§ **TASK TO CARRY OUT**:
Find each line in the records that contains the word "como", and copy those lines.

§ **PROVIDED ENTRIES**:
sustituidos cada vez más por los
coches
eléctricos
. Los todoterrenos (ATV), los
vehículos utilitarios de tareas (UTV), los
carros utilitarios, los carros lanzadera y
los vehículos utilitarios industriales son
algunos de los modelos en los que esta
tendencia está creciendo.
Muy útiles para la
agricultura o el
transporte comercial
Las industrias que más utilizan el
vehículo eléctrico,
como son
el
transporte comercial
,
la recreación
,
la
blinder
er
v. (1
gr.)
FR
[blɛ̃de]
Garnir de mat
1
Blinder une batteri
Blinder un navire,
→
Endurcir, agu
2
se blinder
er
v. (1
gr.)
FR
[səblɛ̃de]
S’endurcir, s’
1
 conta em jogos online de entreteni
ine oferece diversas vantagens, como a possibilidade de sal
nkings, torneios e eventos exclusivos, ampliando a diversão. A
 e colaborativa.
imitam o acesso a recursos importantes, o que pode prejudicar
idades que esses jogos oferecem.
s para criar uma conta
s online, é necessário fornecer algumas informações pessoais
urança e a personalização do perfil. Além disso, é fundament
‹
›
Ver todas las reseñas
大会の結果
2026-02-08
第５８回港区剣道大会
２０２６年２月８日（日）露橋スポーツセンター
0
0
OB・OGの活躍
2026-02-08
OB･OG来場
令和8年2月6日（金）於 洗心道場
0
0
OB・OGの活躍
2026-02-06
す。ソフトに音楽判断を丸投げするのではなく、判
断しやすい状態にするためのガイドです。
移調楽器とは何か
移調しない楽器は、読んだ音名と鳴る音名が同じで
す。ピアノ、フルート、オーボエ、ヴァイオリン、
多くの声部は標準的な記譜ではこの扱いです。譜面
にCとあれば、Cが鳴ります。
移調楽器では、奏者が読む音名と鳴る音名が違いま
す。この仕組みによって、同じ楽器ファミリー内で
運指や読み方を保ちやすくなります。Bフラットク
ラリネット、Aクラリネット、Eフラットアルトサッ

§ **EXERCISE OUTPUT**:
como son
ine oferece diversas vantagens, como a possibilidade de sal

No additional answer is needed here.